Fast forward to today. As a parent volunteer, I have agreed to coordinate an art education program called “Meet the Masters” for my son’s elementary school (I didn’t make up the name, and I recognize the other connotations of the word which are deeply offensive). The program consists of a rotating set of 100+ framed prints of famous art purchased by a grant obtained several years ago by the Okemos Parent Foundation (the school district’s parent organization). The 100+ framed prints rotate among the three elementary schools in the school district. A district coordinator manages the distribution process, oversees repairs to the frames, and replaces artwork as needed. The program’s goal is to promote art literacy and appreciation by introducing K-4 students to famous works of art. Parents volunteer to serve as presenters, and each month, a volunteer visits their child’s classroom, gives a short lecture about the artwork, the artist, and then facilitates an interactive discussion about their assigned print for the month. As someone who has loved art history since my days in college as an Art History Minor, I love this program. Children look upon art with fresh and interested eyes. When the school coordinator role opened this fall, I jumped at the opportunity to help.
And so yesterday I stopped by the house of the district “Meet the Masters” coordinator to pick up the 22 prints that we’ll be rotating among the classrooms this year at my child’s school. Upon arrival at the designated pick up time, I asked for a few “extras” to use as alternates if we needed a backup. The district coordinator was sitting at her dining room table, trying to decide which prints we’d had the previous year and scanning through the list, while her husband held up options for her to check against her list. He held up a framed photo of Judy Chicago’s epic installation The Dinner Party (1979). She looked at it and said to her husband, “No, that piece is ‘too controversial’.”
“Wait a minute,” I said. “I’d actually like that piece for my school this year.”
“Really?
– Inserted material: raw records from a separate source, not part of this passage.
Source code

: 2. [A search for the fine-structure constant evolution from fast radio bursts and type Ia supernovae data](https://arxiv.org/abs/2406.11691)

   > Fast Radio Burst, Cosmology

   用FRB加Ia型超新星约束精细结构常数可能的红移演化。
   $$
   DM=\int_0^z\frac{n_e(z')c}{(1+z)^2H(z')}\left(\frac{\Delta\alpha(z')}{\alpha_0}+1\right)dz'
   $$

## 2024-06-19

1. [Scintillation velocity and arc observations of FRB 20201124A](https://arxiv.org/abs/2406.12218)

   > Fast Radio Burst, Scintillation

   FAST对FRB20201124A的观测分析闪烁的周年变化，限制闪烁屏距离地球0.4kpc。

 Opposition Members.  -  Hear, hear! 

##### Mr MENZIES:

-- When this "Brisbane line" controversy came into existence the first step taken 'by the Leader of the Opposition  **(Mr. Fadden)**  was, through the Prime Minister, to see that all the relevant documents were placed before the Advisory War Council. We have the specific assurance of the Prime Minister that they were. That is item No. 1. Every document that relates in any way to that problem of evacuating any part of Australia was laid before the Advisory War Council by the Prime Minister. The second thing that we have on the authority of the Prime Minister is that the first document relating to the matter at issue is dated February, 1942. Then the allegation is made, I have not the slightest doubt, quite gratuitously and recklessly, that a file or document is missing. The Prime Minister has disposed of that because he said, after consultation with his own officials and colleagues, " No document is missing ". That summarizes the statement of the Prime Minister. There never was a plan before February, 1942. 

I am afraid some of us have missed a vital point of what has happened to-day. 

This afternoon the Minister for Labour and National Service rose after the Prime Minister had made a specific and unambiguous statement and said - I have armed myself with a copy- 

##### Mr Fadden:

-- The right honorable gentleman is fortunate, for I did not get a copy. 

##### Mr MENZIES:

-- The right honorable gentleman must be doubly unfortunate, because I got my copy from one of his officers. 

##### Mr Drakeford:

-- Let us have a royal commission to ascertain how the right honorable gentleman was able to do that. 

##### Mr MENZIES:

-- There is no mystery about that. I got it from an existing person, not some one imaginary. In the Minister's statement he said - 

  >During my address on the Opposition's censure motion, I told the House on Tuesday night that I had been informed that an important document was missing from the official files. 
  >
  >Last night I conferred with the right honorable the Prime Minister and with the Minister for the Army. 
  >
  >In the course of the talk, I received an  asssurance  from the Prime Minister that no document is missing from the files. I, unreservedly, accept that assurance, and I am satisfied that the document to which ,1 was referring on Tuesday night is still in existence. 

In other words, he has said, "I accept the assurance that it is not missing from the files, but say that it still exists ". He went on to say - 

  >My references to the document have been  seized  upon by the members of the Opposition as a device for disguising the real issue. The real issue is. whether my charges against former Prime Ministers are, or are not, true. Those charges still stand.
You really want it?” she shrugged, “I guess you could use it as an alternate.” And, with that, her husband added it to my stack and I left.
Last night I posted a photo of the print on instagram and facebook along with this comment:
Apparently this famous piece by Judy Chicago is “controversial” according to the Okemos school district’s “Meet the Masters” Art Appreciation program district coordinator (I am the MTM school coordinator for one of the elementary schools in the district). Um, how about the fact that of the 22 paintings my school was assigned, this one, a sculpture about how women have been systematically erased from history, is one of only two pieces by women artists?! #feministrant
My friend Will Barratt wrote,
“I looked up “controversial” in my internal dictionary. It was defined as any opinion or truth other than yours. Something that makes you uncomfortable. Something that you don’t want other people to see because it may affect them in some way that you don’t like.”
I couldn’t have said it better (thanks Will!). We need challenging social commentary through art. We need to get uncomfortable. We need opportunities to discuss these challenges and examine our privilege. And, we need to have these conversations with children. Early. And further, I think we also need to interrogate who decides what knowledge is shared and whose perspectives matter. If this one district coordinator was censoring this one piece of art, scale that up, and there’s your real controversy.